6) a. menikah karena agama
b. berdiri di atas aqidah
c. memiliki semangat kebersamaan yang tinggi
d. memelihara kualitas ibadah
e. saling tolong-menolong dalam kebaikan
f. memiliki anak shalih
g. hubungan antara orang tua dan anak penuh keakraban
7) a. Sebelum Menikah
➢ Menata niat menikah, yaitu untuk meraih ridho Allah
➢ Tidak berpacaran. Mencari calon pendamping hidup melalui cara yang diperbolehkan
ajaran Islam, misalnya ta‟aruf.
➢ Memilih calon pendamping hidup yang sesuai dengan pedoman Islam sebagaimana telah
diajarkan Rasulullah SAW.
➢ Menyiapkan diri secara fisik dan psikis, termasuk ilmu berumah tangga.
➢ Bermusyawarah dengan orang tua agar memperoleh restu dan dukungan.
b. Saat akad nikah
➢ Menjaga agar niat tetap lurus, yakni menikah untuk meraih ridho Allah.

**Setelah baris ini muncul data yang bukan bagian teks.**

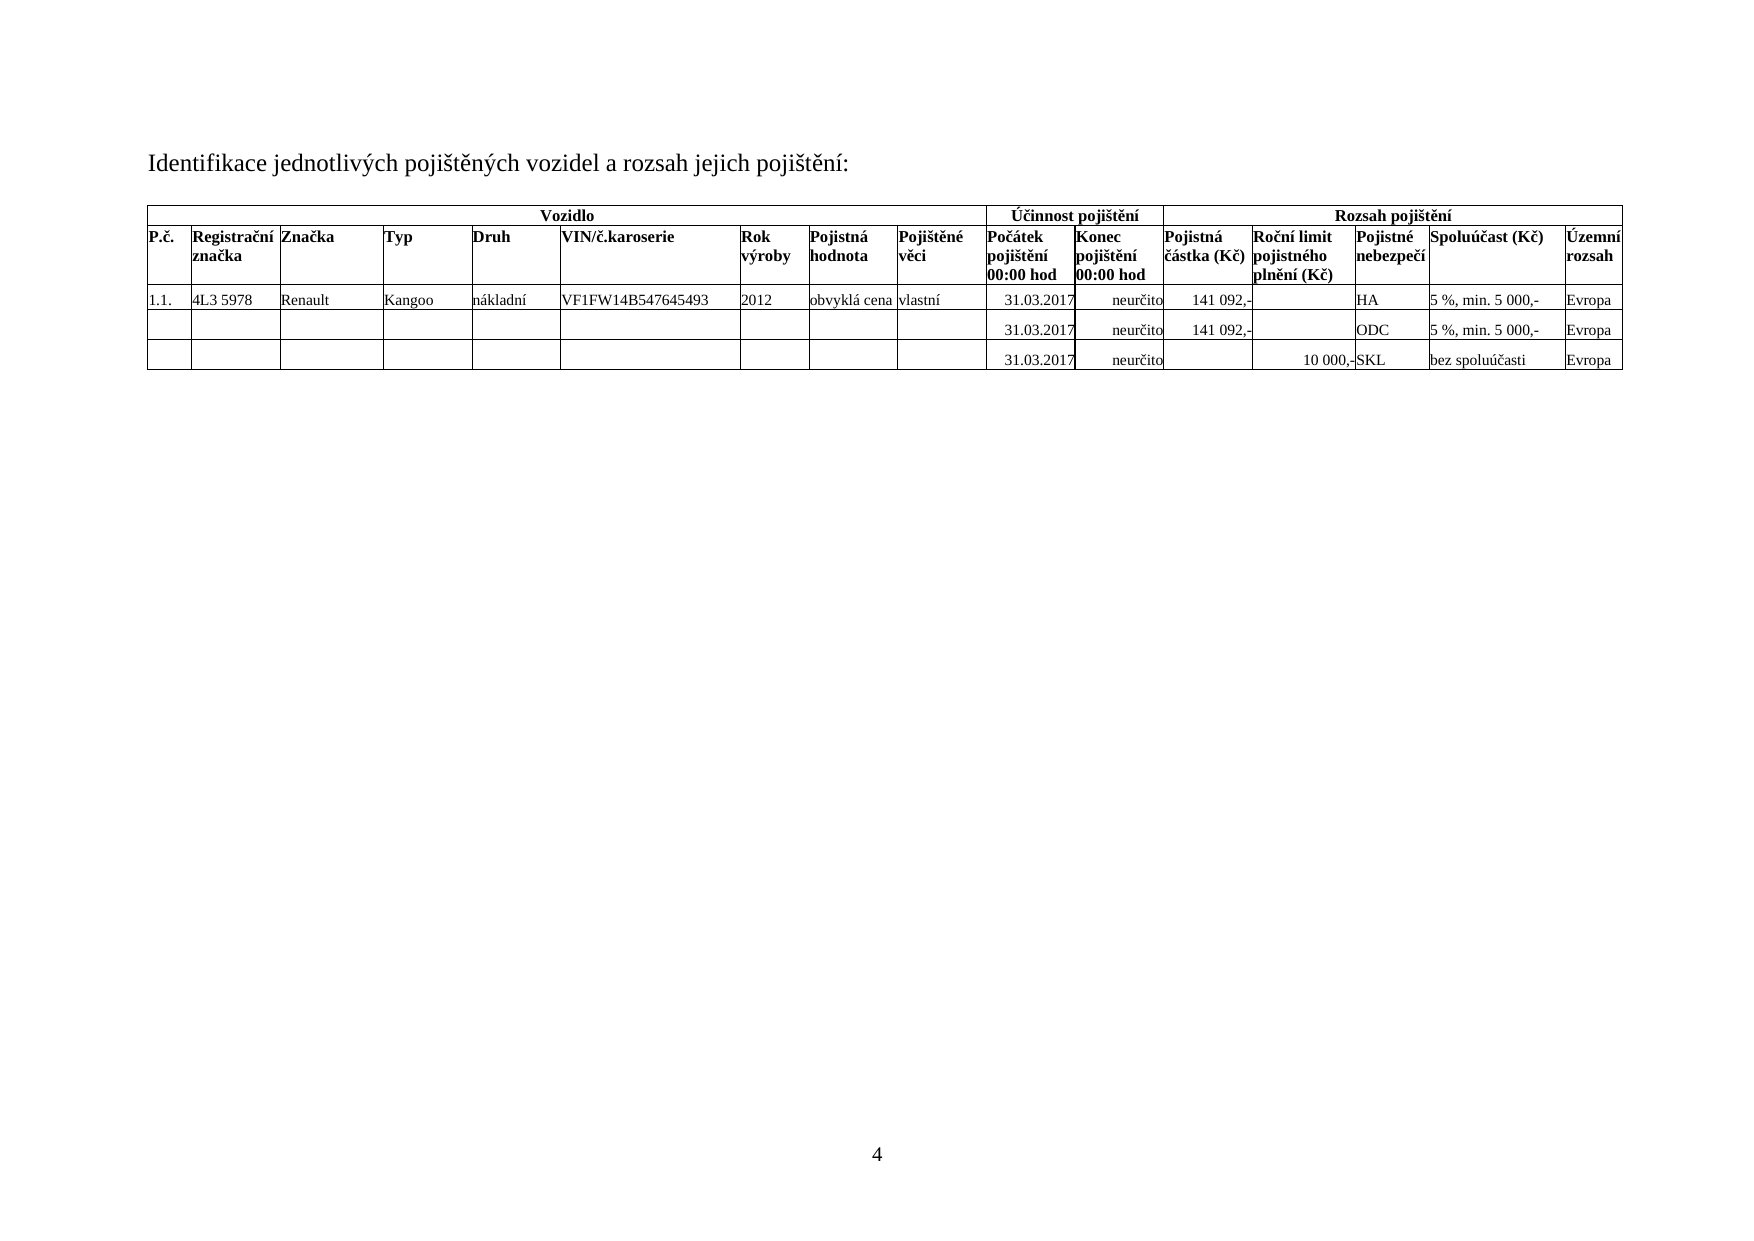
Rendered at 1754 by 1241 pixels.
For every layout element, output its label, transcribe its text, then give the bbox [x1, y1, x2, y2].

table_cell VIN/č.karoserie [561, 226, 740, 284]
table_cell [741, 340, 809, 369]
table_cell Pojistné nebezpečí [1356, 226, 1429, 284]
table_cell Pojistná hodnota [810, 226, 897, 284]
table_cell 5 %, min. 5 000,- [1430, 310, 1565, 339]
table_cell Územní rozsah [1566, 226, 1622, 284]
table_cell nákladní [473, 285, 560, 309]
table_cell [384, 310, 472, 339]
table_cell Pojištěné věci [898, 226, 986, 284]
table_cell [1253, 285, 1355, 309]
table_cell [281, 340, 383, 369]
table_cell vlastní [898, 285, 986, 309]
table_cell ODC [1356, 310, 1429, 339]
table_cell Typ [384, 226, 472, 284]
table_cell Kangoo [384, 285, 472, 309]
table_cell Evropa [1566, 310, 1622, 339]
table_cell neurčito [1076, 340, 1163, 369]
table_cell 2012 [741, 285, 809, 309]
table_cell bez spoluúčasti [1430, 340, 1565, 369]
table_cell Značka [281, 226, 383, 284]
table_cell Pojistná částka (Kč) [1164, 226, 1252, 284]
table_cell [561, 340, 740, 369]
table_cell neurčito [1076, 285, 1163, 309]
table_header Účinnost pojištění [987, 206, 1163, 225]
table_cell Roční limit pojistného plnění (Kč) [1253, 226, 1355, 284]
table_cell 31.03.2017 [987, 310, 1074, 339]
table_cell P.č. [148, 226, 191, 284]
table_cell [1253, 310, 1355, 339]
table_cell [148, 340, 191, 369]
table_cell Registrační značka [192, 226, 280, 284]
table_cell [192, 340, 280, 369]
table_cell 31.03.2017 [987, 285, 1074, 309]
table_cell [281, 310, 383, 339]
table_cell [741, 310, 809, 339]
table_header Vozidlo [148, 206, 986, 225]
table_cell [473, 310, 560, 339]
table_cell Evropa [1566, 340, 1622, 369]
text Identifikace jednotlivých pojištěných vozidel a rozsah jejich pojištění: [148, 148, 1606, 176]
table_cell [192, 310, 280, 339]
table_cell Druh [473, 226, 560, 284]
table_cell 10 000,- [1253, 340, 1355, 369]
table_cell [898, 310, 986, 339]
table_cell [384, 340, 472, 369]
table_cell Konec pojištění 00:00 hod [1076, 226, 1163, 284]
table_cell [898, 340, 986, 369]
table_cell [561, 310, 740, 339]
table_cell Spoluúčast (Kč) [1430, 226, 1565, 284]
table_cell 5 %, min. 5 000,- [1430, 285, 1565, 309]
table_cell 31.03.2017 [987, 340, 1074, 369]
table_cell [1164, 340, 1252, 369]
table_cell [810, 310, 897, 339]
table_cell [473, 340, 560, 369]
table_cell Renault [281, 285, 383, 309]
table_cell [810, 340, 897, 369]
table_header Rozsah pojištění [1164, 206, 1622, 225]
table_cell SKL [1356, 340, 1429, 369]
table_cell Rok výroby [741, 226, 809, 284]
table_cell neurčito [1076, 310, 1163, 339]
table_cell HA [1356, 285, 1429, 309]
table_cell Evropa [1566, 285, 1622, 309]
table_cell 1.1. [148, 285, 191, 309]
table_cell VF1FW14B547645493 [561, 285, 740, 309]
table_cell 141 092,- [1164, 285, 1252, 309]
table_cell [148, 310, 191, 339]
table_cell Počátek pojištění 00:00 hod [987, 226, 1074, 284]
table_cell 141 092,- [1164, 310, 1252, 339]
table_cell obvyklá cena [810, 285, 897, 309]
table_cell 4L3 5978 [192, 285, 280, 309]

➢ Minta didoakan orang tua dan orang-orang sholeh. Doa orang tua untuk anaknya dan doa
orang-orang sholeh umumnya dikabulkan Allah SWT.
➢ Memenuhi syarat dan rukun pernikahan agar sah menurut agama.
c. Saat Menjalani Kehidupan Rumah Tangga
➢ Mempertahankan motivasi menjalani pernikahan untuk beribadah.
➢ Menjadikan ridho Allah sebagai pedoman dalam berumah tangga
➢ Nafkah yang halal, dan diupayakan diperoleh di negaranya sendiri.
➢ Suami dan istri menjalankan tugas dan kewajibannya dengan baik. Tugas pokok suami
adalah mencari nafkah, dan mengurus rumah tangga merupakan tugas utama istri.
➢ Saling membantu dalam mengerjakan urusan rumah tangga. Istri membantu suami, dan
sebaliknya suami juga membantu istri.
8) Dalam konteks Indonesia, praktik nikah mut’ah dinilai MUI bertentangan dengan Kompilasi
Hukum Islam dan UU Perkawainan No 1 Tahun 1974. Padahal, ujar MUI, menaati peraturan
pemerintah adalah sebuah kewajiban sesuai dengan kaidah fikih, “Keputusan pemerintah
mengikat dan menghilangkan perbedaan.”

Komisi Fatwa MUI yang saat itu diketuai Prof KH Ibrahim Hosen memberi pertimbangan jika
mayoritas umat Islam Indonesia adalah penganut Suni dan menolak ajaran mut’ah dalam
paham Syi’ah secara umum.

MUI menegaskan kembali dalam Munas MUI tahun 2010 tentang nikah wisata. Nikah wisata
juga dinyatakan haram karena hanya diniatkan untuk kebutuhan sesaat. Nikah wisata adalah
salah satu bentuk dari nikah mut’ah. Dasar keharaman dalam hadis disebutkan dari Ali bin
Abi Thalib RA, bahwa Rasulullah SAW melarang nikah mut’ah pada perang Khaibar, juga
melarang memakan daging keledai peliharaan (Muttafaq ‘alaih).